URUGUAY. ARCHIVI VATICANI E DITTATURA. Mancava solo l’assenso della Chiesa locale alla loro apertura, che adesso è stato formalmente dato

Il Memoriale agli scomparsi, nella città di Montevideo
Il Memoriale agli scomparsi, nella città di Montevideo

La Chiesa dell’Uruguay autorizza la de-classificazione del materiale che ha a che vedere con gli anni della dittatura nel paese sudamericano dal 1973 al 1985. In realtà la volontà di farlo era già stata manifestata ad ottobre dal cardinal Daniel Sturla dopo un colloquio con il Papa ma mancava ancora il passo formale del consenso gerarchico delle autorità religiose dell’Uruguay, che adesso c’è stato. I vertici della Conferenza episcopale nella persona dei vescovi Carlos Collazzi, Arturo Fajardo e Milton Tróccoli l’hanno portato al presidente Tabaré Vazquez lunedì 11 luglio. Fino ad ora la de-classificazione degli archivi vaticani era arrivata al decennio 1950, fino al pontificato di Pio XII. Adesso potrà procedere fino agli anni del processo militare e oltre.

Una richiesta in questo senso venne formulata nel mese di ottobre del 2015 dall’ambasciatore dell’Uruguay presso la Santa Sede Francisco Ottonelli all’atto di presentare le credenziali nelle mani di Papa Francesco. Il Papa, in quella occasione, si dimostrò “molto aperto” dichiarò il diplomatico dopo la breve cerimonia, e raccontò che il Papa stesso lo indirizzò al suo collaboratore Monsignor Giuseppe Latterza incaricato degli archivi della Santa Sede. Quest’ultimo – riferì ancora il diplomatico – disse che com’era prassi aveva bisogno dell’assenso della Conferenza episcopale dell’Uruguay. “Gli archivi vaticani si alimentano sia dell’informazione che inviano i vescovi, o i sacerdoti delle parrocchie dell’Uruguay che delle richieste di informazioni rivolte a questi stessi e per questo c’è bisogno del loro consenso”.

L’arcivescovo di Montevideo Daniel Sturla, a Roma per partecipare al sinodo sulla famiglia, assicurò la collaborazione della Chiesa alla ricerca dei resti degli scomparsi negli anni dei governi civico-militari in Uruguay.
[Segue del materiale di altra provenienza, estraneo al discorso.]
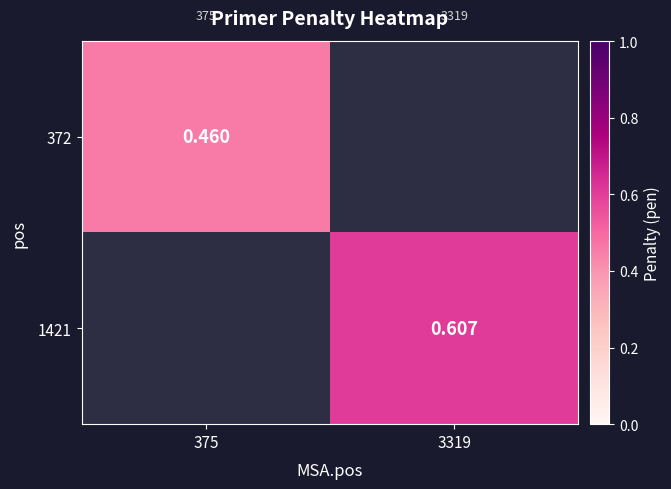

What is the minimum value shown in the chart?

0.5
E fece appello ai propri concittadini che avessero “dati sugli scomparsi durante il governo civico militare, a dirigersi alla parrocchia per riferire quello di cui siano a conoscenza e che il parroco o il sacerdote che li riceva inviino questa informazione alla Curia dell’Arcivescovado a mio nome o direttamente alla Comisión de Familiares de Desaparecidos”.

A distanza di due mesi il cardinale di Montevideo dichiarò di aver ricevuto informazione su casi di sepolture clandestine. “C’è stata gente che si è avvicinata alle parrocchie per apportare dati, e persino fotografie e disegni”. L’arcivescovo non fornì dettagli sull’origine delle informazioni specificando solamente che una delle persone che ha fornito elementi “è anziana e sembrerebbe aver partecipato a quei procedimenti”.

Con il si formale della Conferenza episcopale dell’Uruguay all’apertura della sezione degli archivi vaticani riferita al paese si potrà adesso metter mano a tanti carteggi e rapporti che, come in Argentina dove la dittatura colpì molto più duramente, erano inaccessibili.